L’Oréal’s Jean-Paul Agon finished 19th, and he was followed by Nike’s Mark Parker at 20th. (Nike announced Tuesday that Parker will become executive chairman, and John Donahue 2nd, an executive board member, will become president and ceo on Jan. 13.) Givaudan’s Gilles Andrier ranked 30th and another beauty leader, Fabrizio Freda of The Estee Lauder Cos. Inc,, locked in the 39th position. One of the early believers in the ath-leisure trend, Glenn Chamandy, who joined Gildan Activewear in 2004, ranked 49th; Shisheido’s Masahiko Uotani secured the 52nd slot, and another well-established Japanese c-suite-er, Fast Retailing’s Tadashi Yanai, finished 54th. The Uniqlo creator is also the second most seasoned executive on the Top 100 list, having started the company in 1984. Ninety-sixth-ranked SoftBank’s Masayoshi Son was first for seniority, having started at the Japanese company n 1981. Tencent’s Ma Huateng was 63rd (right below Apple’s Tim Cook at 62). Simon Property’s David Simon ranked 67th and another retail-minded finisher was Next’s Simon Wolfson at 78th.

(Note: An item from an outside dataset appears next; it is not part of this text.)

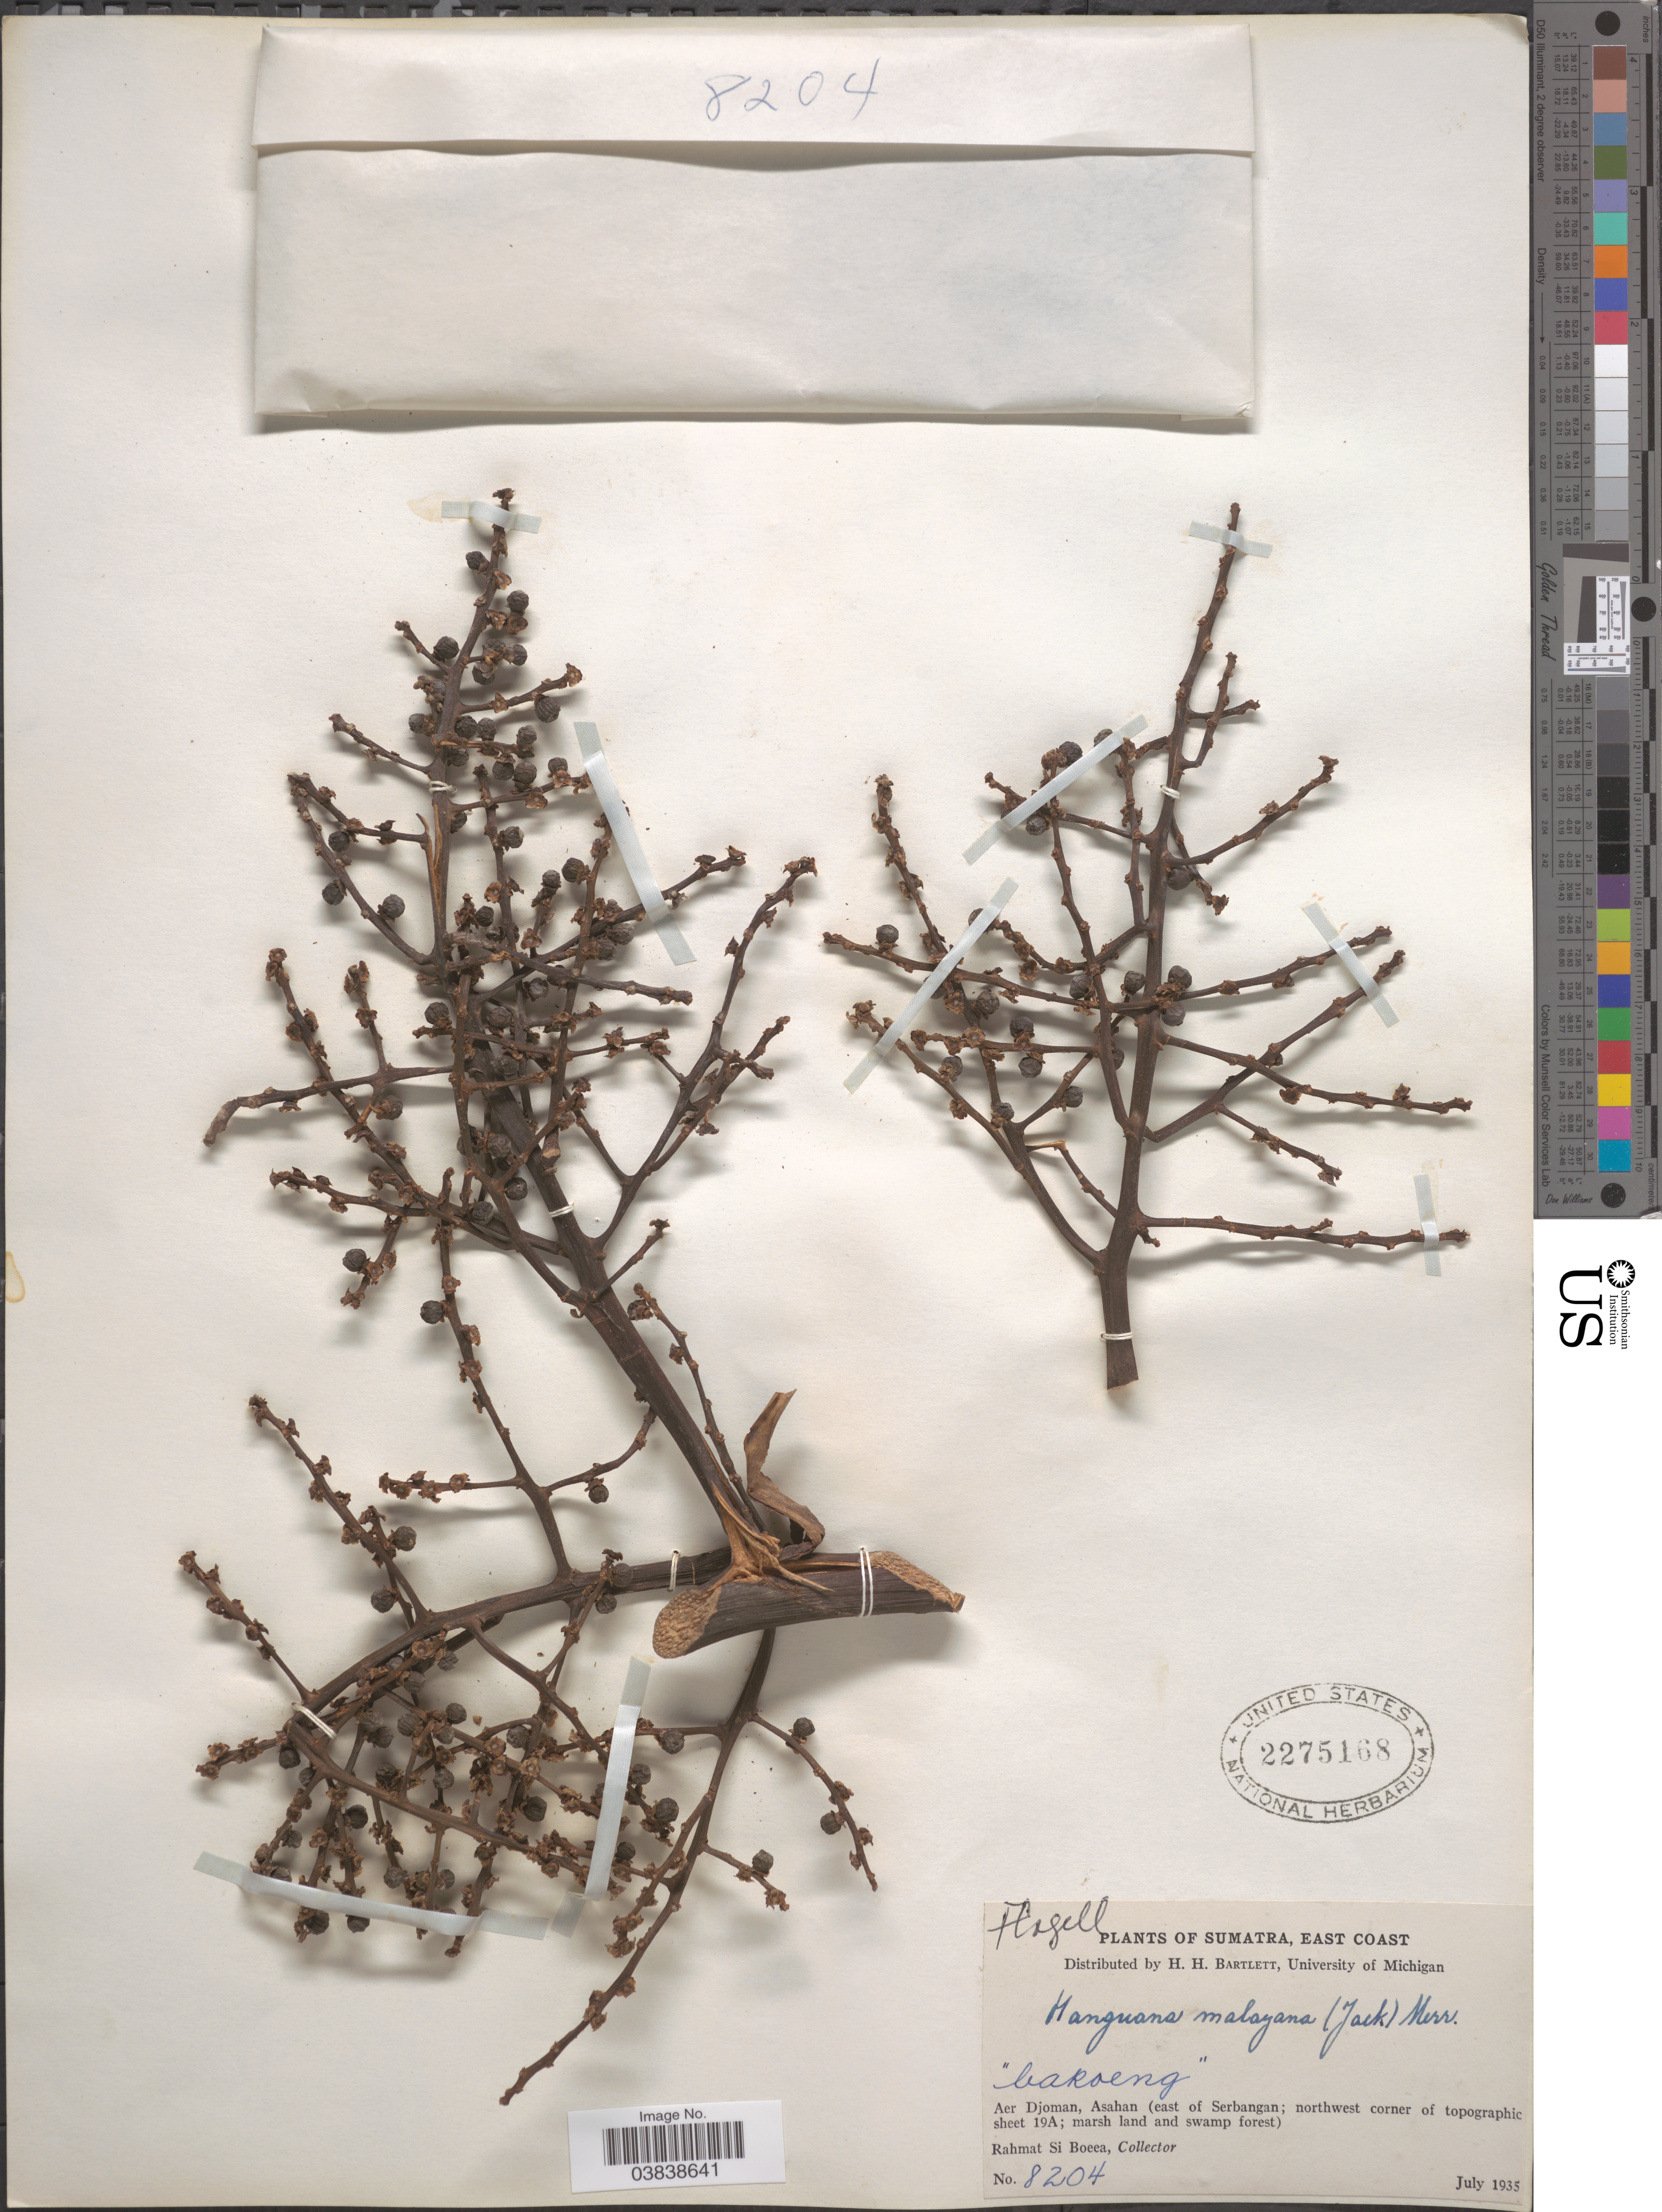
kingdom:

One area that is lacking is the representation of female executives. Of the 876 companies whose ceo’s were eligible for the list only 34 — or 4 percent — were women, according to a HBR spokeswoman. Wolters Kluwer’s Nancy McKinstry at 16; Advanced Micro Devices Lisa Su at 26; Ventas’ Debra Cafaro at 29, and Lockheed Martin’s Marillyn Hewson at 37 made the cut — one more than last year’s total of three female executives.